The Marriage Problem
https://web.stanford.edu/~niederle/Palgrave%20Matching.Approved.pdf
The paper linked above addresses, amongst others, the issue of the marriage problem, which is a two-sided matching problem. This is where agents on both sides have preferences for a matching. According to the Deferred Acceptance Algorithm developed by Gale and Shapely (1962), there exists a stable matching in every marriage market where men propose if men continue to propose to women starting from their first preference and working down their rank ordering, and only stopping when a woman accepts the most preferred proposal. It is here that the question of stating true preferences comes into play, which is the central question our class dealt with during the topic. According to Roth and Sotomayor, the Impossibility Theorem states that it is not possible that a stable matching exists where both agents’s dominant strategy is stating their true preferences, or bidding truthfully.
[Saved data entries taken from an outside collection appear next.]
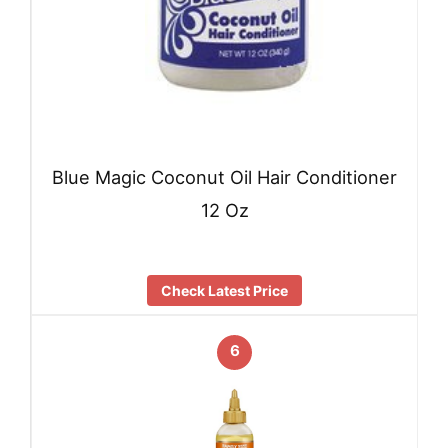
Blue Magic Coconut Oil Hair Conditioner
12 Oz
Check Latest Price
6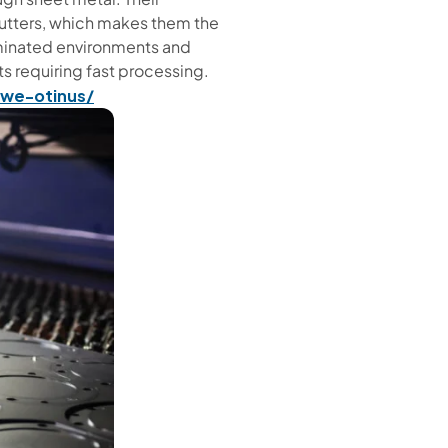
 cutters, which makes them the
taminated environments and
 requiring fast processing.
owe-otinus/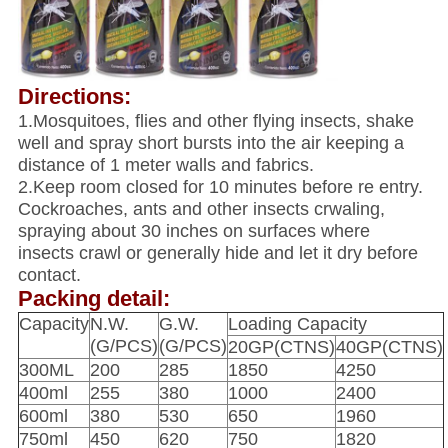
Directions:
1.Mosquitoes, flies and other flying insects, shake
well and spray short bursts into the air keeping a
distance of 1 meter walls and fabrics.
2.Keep room closed for 10 minutes before re entry.
Cockroaches, ants and other insects crwaling,
spraying about 30 inches on surfaces where
insects crawl or generally hide and let it dry before
contact.
Packing detail:
Capacity
N.W.
G.W.
Loading Capacity
(G/PCS)
(G/PCS)
20GP(CTNS)
40GP(CTNS)
300ML
200
285
1850
4250
400ml
255
380
1000
2400
600ml
380
530
650
1960
750ml
450
620
750
1820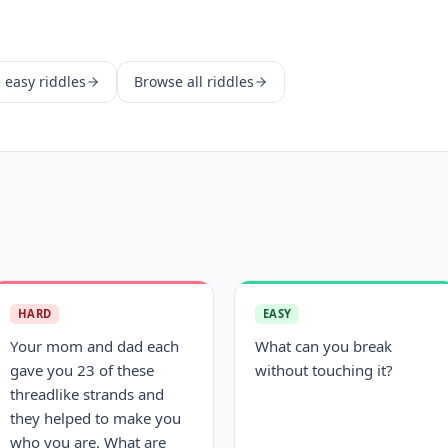
e
easy
riddles
Browse all riddles
HARD
EASY
Your mom and dad each
What can you break
gave you 23 of these
without touching it?
threadlike strands and
they helped to make you
who you are. What are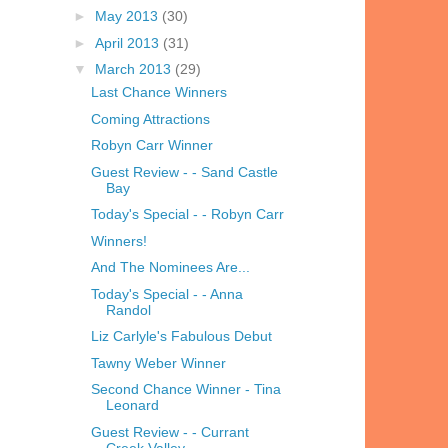
►
May 2013
(30)
►
April 2013
(31)
▼
March 2013
(29)
Last Chance Winners
Coming Attractions
Robyn Carr Winner
Guest Review - - Sand Castle
Bay
Today's Special - - Robyn Carr
Winners!
And The Nominees Are...
Today's Special - - Anna
Randol
Liz Carlyle's Fabulous Debut
Tawny Weber Winner
Second Chance Winner - Tina
Leonard
Guest Review - - Currant
Creek Valley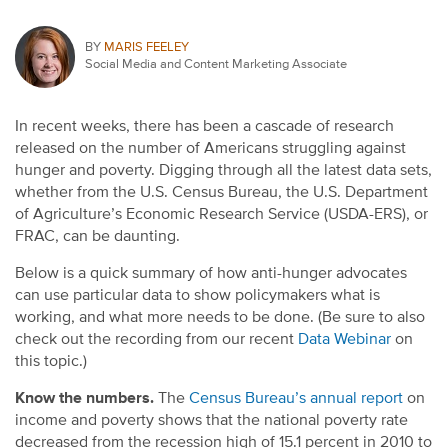
BY
MARIS FEELEY
Social Media and Content Marketing Associate
In recent weeks, there has been a cascade of research
released on the number of Americans struggling against
hunger and poverty. Digging through all the latest data sets,
whether from the U.S. Census Bureau, the U.S. Department
of Agriculture’s Economic Research Service (USDA-ERS), or
FRAC, can be daunting.
Below is a quick summary of how anti-hunger advocates
can use particular data to show policymakers what is
working, and what more needs to be done. (Be sure to also
check out the recording from our recent
Data Webinar
on
this topic.)
Know the numbers.
The
Census Bureau’s annual report
on
income and poverty shows that the national poverty rate
decreased from the recession high of 15.1 percent in 2010 to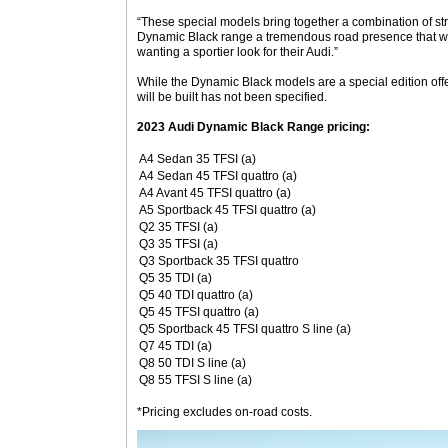
“These special models bring together a combination of stri
Dynamic Black range a tremendous road presence that wil
wanting a sportier look for their Audi.”
While the Dynamic Black models are a special edition offe
will be built has not been specified.
2023 Audi Dynamic Black Range pricing:
A4 Sedan 35 TFSI (a)
A4 Sedan 45 TFSI quattro (a)
A4 Avant 45 TFSI quattro (a)
A5 Sportback 45 TFSI quattro (a)
Q2 35 TFSI (a)
Q3 35 TFSI (a)
Q3 Sportback 35 TFSI quattro
Q5 35 TDI (a)
Q5 40 TDI quattro (a)
Q5 45 TFSI quattro (a)
Q5 Sportback 45 TFSI quattro S line (a)
Q7 45 TDI (a)
Q8 50 TDI S line (a)
Q8 55 TFSI S line (a)
*Pricing excludes on-road costs.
The Deferred Acceptance Algorithm, however, makes it the dominant strategy to bid truthfully for a man in the case of the marriage problem. This finding is similar to other matching models, such as a many-to-one matching (the example in the paper is of an individual seeking 1 job, and firms seeking multiple employees), where firms do not have a dominant strategy but it is a dominant strategy for job seekers to bid truthfully. This is because in the real world, it is difficult to form strict preferences over options, and so firms often hire based on qualifications but also interest in the firm (i.e guessing the job seeker’s strict preference).
In class, we only discussed one-sided matching problems, where often buyers and items could be matched any which way, even if it was not efficient. There is only one active participant in the market- the buyer/seller. The marriage problem above, stemming from two-sided matching markets opens a whole new area of exploration, where matching markets, auctions and preferences all intertwine.